# Lowes Water Heater Installation



## plumberkc (Jun 23, 2011)

This was a water heater installed by Lowes. It's actually in a house that I now own. 

This water heater is venting outside the house and has a negative slope. They were stupid enough to put the date and even location of the Lowe's that did the installation. 

Should I take them to court?


----------



## MACPLUMB777 (Jun 18, 2008)

Why not call for a inspection by AHJ. 
see what they have to say about Lowes


----------



## Master Mark (Aug 14, 2009)

So who are you gonna take to court?? The sub contractor probably has gone down the drain by now and Lowes cannot be responsible for the sub-contractor dumb asses that would work for them...that is on THEIR insurance...NOT BLOWES


looks like you got black iron pipe nipples on the union lines going into the heater..


so when are you gonna install another *whirlpool heater* and save all those fittings.... it should all line right up... easy install..


----------



## plumberkc (Jun 23, 2011)

Master Mark said:


> So who are you gonna take to court?? The sub contractor probably has gone down the drain by now and Lowes cannot be responsible for the sub-contractor dumb asses that would work for them...that is on THEIR insurance...NOT BLOWES looks like you got black iron pipe nipples on the union lines going into the heater.. so when are you gonna install another whirlpool heater and save all those fittings.... it should all line right up... easy install..

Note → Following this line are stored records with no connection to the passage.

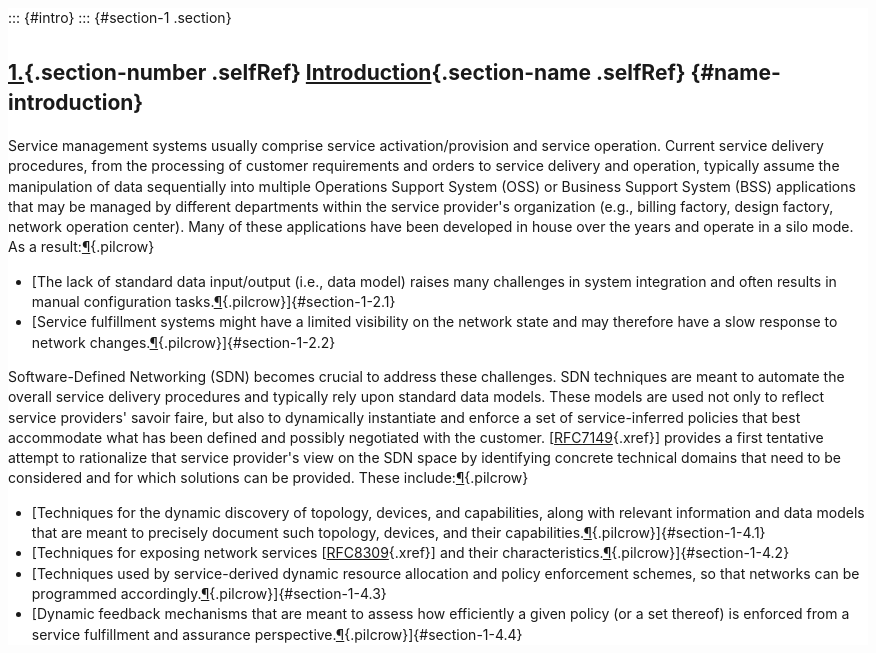 ::: {#intro}
::: {#section-1 .section}
## [1.](#section-1){.section-number .selfRef} [Introduction](#name-introduction){.section-name .selfRef} {#name-introduction}

Service management systems usually comprise service activation/provision
and service operation. Current service delivery procedures, from the
processing of customer requirements and orders to service delivery and
operation, typically assume the manipulation of data sequentially into
multiple Operations Support System (OSS) or Business Support System
(BSS) applications that may be managed by different departments within
the service provider\'s organization (e.g., billing factory, design
factory, network operation center). Many of these applications have been
developed in house over the years and operate in a silo mode. As a
result:[¶](#section-1-1){.pilcrow}

-   [The lack of standard data input/output (i.e., data model) raises
    many challenges in system integration and often results in manual
    configuration tasks.[¶](#section-1-2.1){.pilcrow}]{#section-1-2.1}
-   [Service fulfillment systems might have a limited visibility on the
    network state and may therefore have a slow response to network
    changes.[¶](#section-1-2.2){.pilcrow}]{#section-1-2.2}

Software-Defined Networking (SDN) becomes crucial to address these
challenges. SDN techniques are meant to automate the overall service
delivery procedures and typically rely upon standard data models. These
models are used not only to reflect service providers\' savoir faire,
but also to dynamically instantiate and enforce a set of
service-inferred policies that best accommodate what has been defined
and possibly negotiated with the customer.
\[[RFC7149](#RFC7149){.xref}\] provides a first tentative attempt to
rationalize that service provider\'s view on the SDN space by
identifying concrete technical domains that need to be considered and
for which solutions can be provided. These
include:[¶](#section-1-3){.pilcrow}

-   [Techniques for the dynamic discovery of topology, devices, and
    capabilities, along with relevant information and data models that
    are meant to precisely document such topology, devices, and their
    capabilities.[¶](#section-1-4.1){.pilcrow}]{#section-1-4.1}
-   [Techniques for exposing network services
    \[[RFC8309](#RFC8309){.xref}\] and their
    characteristics.[¶](#section-1-4.2){.pilcrow}]{#section-1-4.2}
-   [Techniques used by service-derived dynamic resource allocation and
    policy enforcement schemes, so that networks can be programmed
    accordingly.[¶](#section-1-4.3){.pilcrow}]{#section-1-4.3}
-   [Dynamic feedback mechanisms that are meant to assess how
    efficiently a given policy (or a set thereof) is enforced from a
    service fulfillment and assurance
    perspective.[¶](#section-1-4.4){.pilcrow}]{#section-1-4.4}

Hahaha. A new whirlpool would line up nice. 

I actually wish somebody would sue Whirlpool/American/AO. It's going to happen. For once all the greedy lawyers in American could actually work in our favor. They got polybutylene banned in the U.S., you would think this would be a slam dunk.


----------



## Master Mark (Aug 14, 2009)

plumberkc said:


> Hahaha. A new whirlpool would line up nice.
> 
> I actually wish somebody would sue Whirlpool/American/AO. It's going to happen. For once all the greedy lawyers in American could actually work in our favor. They got polybutylene banned in the U.S., you would think this would be a slam dunk.



This crap has been on-going since 2003 and nothing will ever be done about it..
Whirlpool just sends some lobbyist to Washington every time it looks like something might happen and they bribe the Clintons and anyone else that might get them out of hot water.....

whirlpool actually keeps me in business with all the troubles and change outs we do.....:yes:


----------



## wyplumber (Feb 14, 2013)

Here is another one if you need more ammo in your law suit lol. I suppose I would have to go and get a picture of the whirlpool tag though


----------



## Master Mark (Aug 14, 2009)

wyplumber said:


> Here is another one if you need more ammo in your law suit lol. I suppose I would have to go and get a picture of the whirlpool tag though



Lowes dont care what you throw at them.. you cannot prove anything after time has passed.....

... its called "plausible deniability" 
because that work was probably done a decade ago and you dont know
how many jack-legs and other jerk-offs have been doing plumbing and repairs in the place since it was installed.....

if you were to take a picture of the job the day it was installed then you might be able to get them to make it right.... but 10 years down the road it done mean squat........


----------



## Nathan901 (Feb 11, 2012)

Put your pet rat In the room and sue for loss of life!


----------